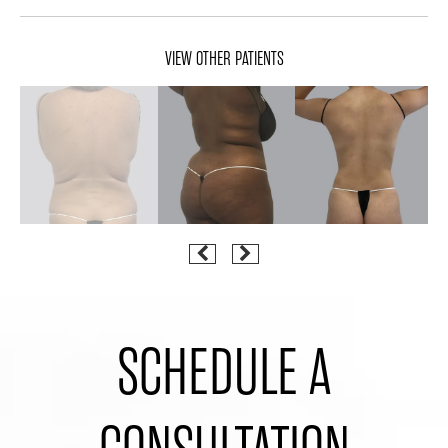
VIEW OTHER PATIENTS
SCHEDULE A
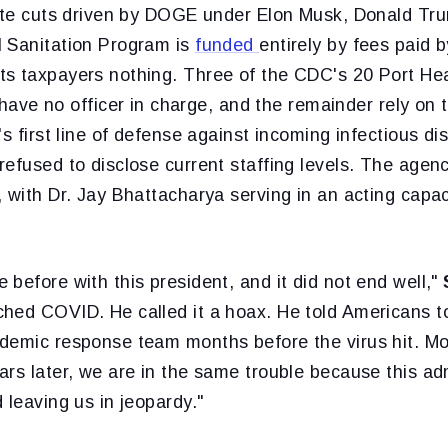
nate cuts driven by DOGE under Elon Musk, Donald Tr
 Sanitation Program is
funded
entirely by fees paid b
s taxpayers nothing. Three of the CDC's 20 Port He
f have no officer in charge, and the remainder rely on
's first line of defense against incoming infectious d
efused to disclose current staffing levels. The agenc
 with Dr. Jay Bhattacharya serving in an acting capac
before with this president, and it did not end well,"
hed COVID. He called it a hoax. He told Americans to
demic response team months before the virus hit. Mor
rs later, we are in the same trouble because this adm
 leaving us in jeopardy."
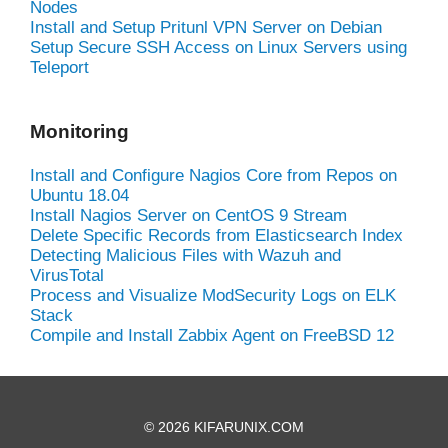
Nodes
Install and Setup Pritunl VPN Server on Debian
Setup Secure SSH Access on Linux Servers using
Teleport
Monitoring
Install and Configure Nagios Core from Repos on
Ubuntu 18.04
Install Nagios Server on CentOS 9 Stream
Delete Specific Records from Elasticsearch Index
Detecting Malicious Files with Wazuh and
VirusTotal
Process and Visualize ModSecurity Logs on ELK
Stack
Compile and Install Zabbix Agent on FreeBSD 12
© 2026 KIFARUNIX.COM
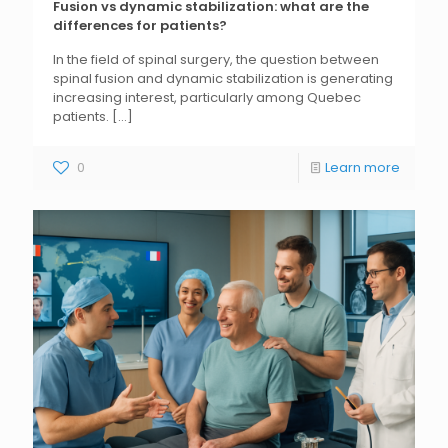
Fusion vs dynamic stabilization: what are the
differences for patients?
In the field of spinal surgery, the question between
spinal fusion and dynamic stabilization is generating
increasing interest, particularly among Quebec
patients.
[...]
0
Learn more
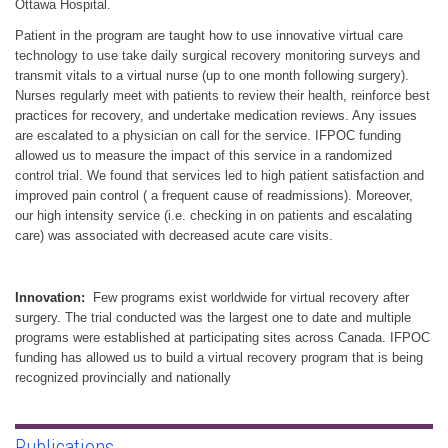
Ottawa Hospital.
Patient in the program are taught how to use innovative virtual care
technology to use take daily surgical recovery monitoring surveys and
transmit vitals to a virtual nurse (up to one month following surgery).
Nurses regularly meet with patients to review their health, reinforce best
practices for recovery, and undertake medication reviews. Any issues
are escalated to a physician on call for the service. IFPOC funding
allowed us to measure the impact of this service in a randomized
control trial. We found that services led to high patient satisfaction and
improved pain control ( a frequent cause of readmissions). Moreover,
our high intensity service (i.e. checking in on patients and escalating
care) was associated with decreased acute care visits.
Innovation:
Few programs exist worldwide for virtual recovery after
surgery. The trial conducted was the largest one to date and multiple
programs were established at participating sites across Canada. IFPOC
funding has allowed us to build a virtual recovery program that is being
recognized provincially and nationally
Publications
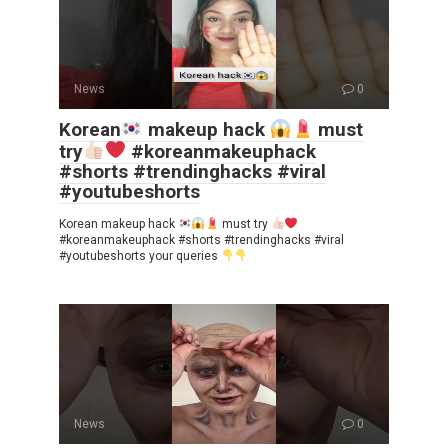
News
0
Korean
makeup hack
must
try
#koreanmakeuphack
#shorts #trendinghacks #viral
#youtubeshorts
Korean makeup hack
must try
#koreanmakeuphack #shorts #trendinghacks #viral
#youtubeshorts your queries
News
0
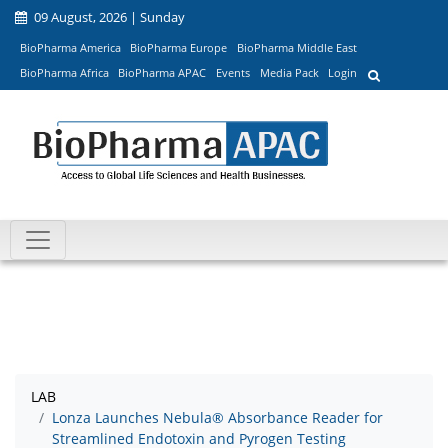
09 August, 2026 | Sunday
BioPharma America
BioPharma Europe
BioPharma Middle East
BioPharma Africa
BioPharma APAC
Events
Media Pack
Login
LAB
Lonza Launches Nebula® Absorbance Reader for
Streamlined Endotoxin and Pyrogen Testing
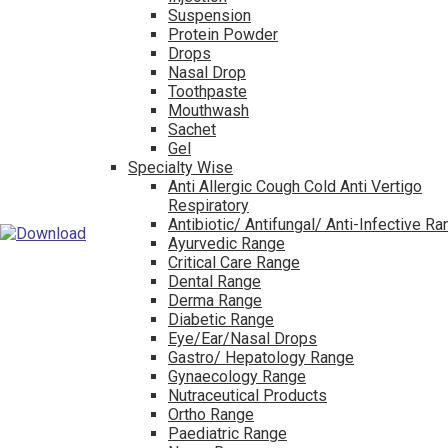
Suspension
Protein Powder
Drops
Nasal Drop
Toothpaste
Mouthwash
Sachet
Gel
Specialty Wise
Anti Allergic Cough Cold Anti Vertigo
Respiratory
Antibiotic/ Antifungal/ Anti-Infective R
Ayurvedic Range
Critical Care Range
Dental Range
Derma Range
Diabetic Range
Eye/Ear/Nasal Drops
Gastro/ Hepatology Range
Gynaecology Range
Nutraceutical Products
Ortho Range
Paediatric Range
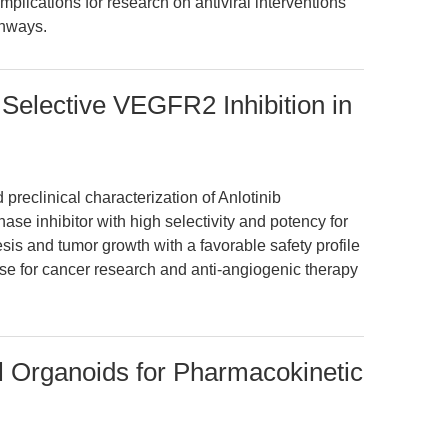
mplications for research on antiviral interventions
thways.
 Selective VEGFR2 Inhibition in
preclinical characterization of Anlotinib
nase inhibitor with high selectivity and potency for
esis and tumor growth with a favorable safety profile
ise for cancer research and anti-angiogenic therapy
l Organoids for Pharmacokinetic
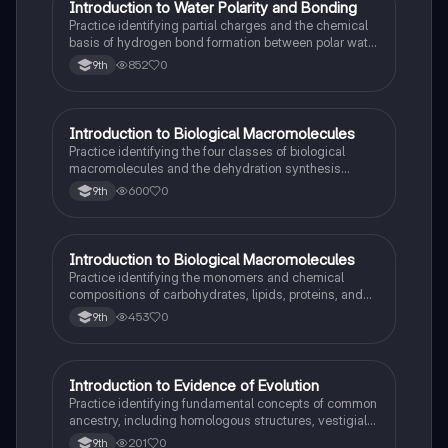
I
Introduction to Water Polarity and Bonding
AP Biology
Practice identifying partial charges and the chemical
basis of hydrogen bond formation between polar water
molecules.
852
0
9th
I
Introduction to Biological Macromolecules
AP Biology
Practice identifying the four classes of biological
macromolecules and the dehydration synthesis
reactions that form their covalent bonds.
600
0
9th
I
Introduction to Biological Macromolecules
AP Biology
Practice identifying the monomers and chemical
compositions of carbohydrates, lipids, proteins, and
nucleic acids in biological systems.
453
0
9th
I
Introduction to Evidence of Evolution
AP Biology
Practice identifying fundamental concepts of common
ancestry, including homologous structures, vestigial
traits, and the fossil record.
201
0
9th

──────

WHAT YOU NEED TO DO:
Could you set down, exactly as written, every line from the start of the records above through the line containing "rs later, we", leaving the pictures out?

RESPONSE BELOW:
VIEW OTHER PATIENTS
SCHEDULE A
nate cuts driven by DOGE under Elon Musk, Donald Tr
 Sanitation Program is
funded
entirely by fees paid b
s taxpayers nothing. Three of the CDC's 20 Port He
f have no officer in charge, and the remainder rely on
's first line of defense against incoming infectious d
efused to disclose current staffing levels. The agenc
 with Dr. Jay Bhattacharya serving in an acting capac
before with this president, and it did not end well,"
hed COVID. He called it a hoax. He told Americans to
demic response team months before the virus hit. Mor
rs later, we are in the same trouble because this adm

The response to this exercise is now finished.